His credibility as a world-class scientist means that his ideas are taken as valid criticisms of the science of Global Climate Change and that’s just not helpful now.  Yes, we will always need the contrarian viewpoint to keep us honest. But Dyson, with his credibility, should spend it a little more responsibly and not use it to sow confusion in a world that badly needs to come to consensus on its climate problems soon.

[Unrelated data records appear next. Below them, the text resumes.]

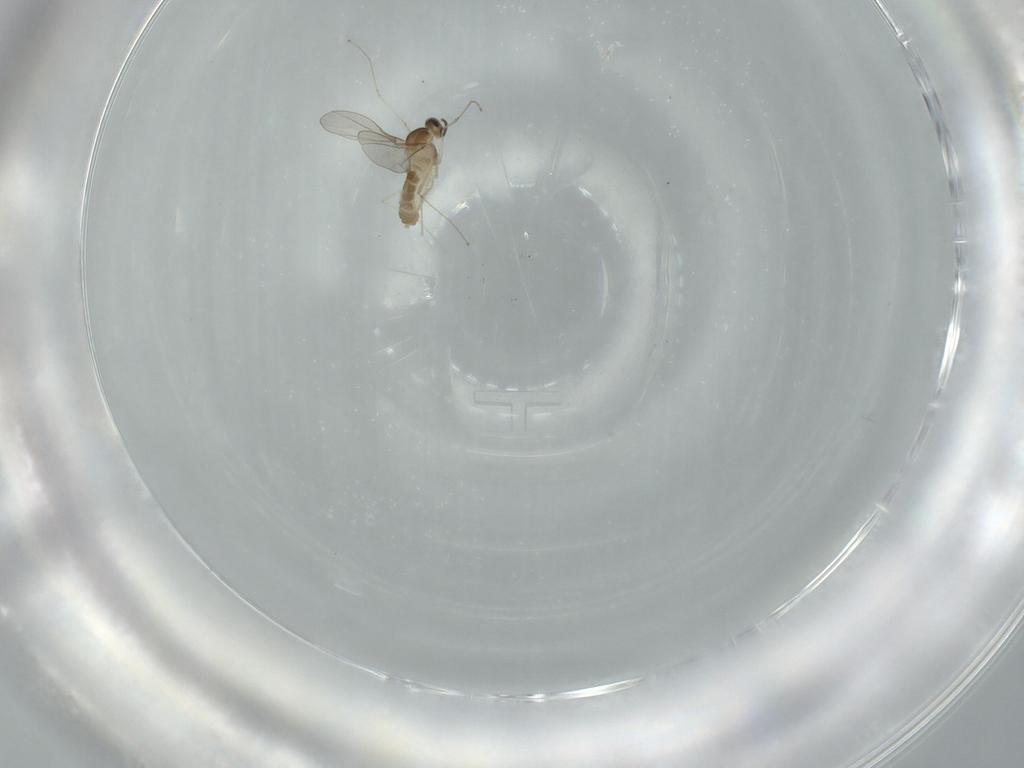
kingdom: Animalia
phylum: Arthropoda
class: Insecta
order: Diptera
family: Cecidomyiidae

Dyson says the following of James Hanson:
“It’s always possible Hansen could turn out to be right,” he says of the climate scientist. “If what he says were obviously wrong, he wouldn’t have achieved what he has. But Hansen has turned his science into ideology. He’s a very persuasive fellow and has the air of knowing everything. He has all the credentials. I have none. I don’t have a Ph.D. He’s published hundreds of papers on climate. I haven’t. By the public standard he’s qualified to talk and I’m not. But I do because I think I’m right. I think I have a broad view of the subject, which Hansen does not. I think it’s true my career doesn’t depend on it, whereas his does. I never claim to be an expert on climate. I think it’s more a matter of judgment than knowledge.”
And James Hanson says this of Freeman Dyson:
“…if he is going to wander into something with major consequences for humanity and other life on the planet, then he should first do his homework — which he obviously has not done on global warming.”
I know where my money is at. And I think you’d have to be a contrairan to get this one wrong.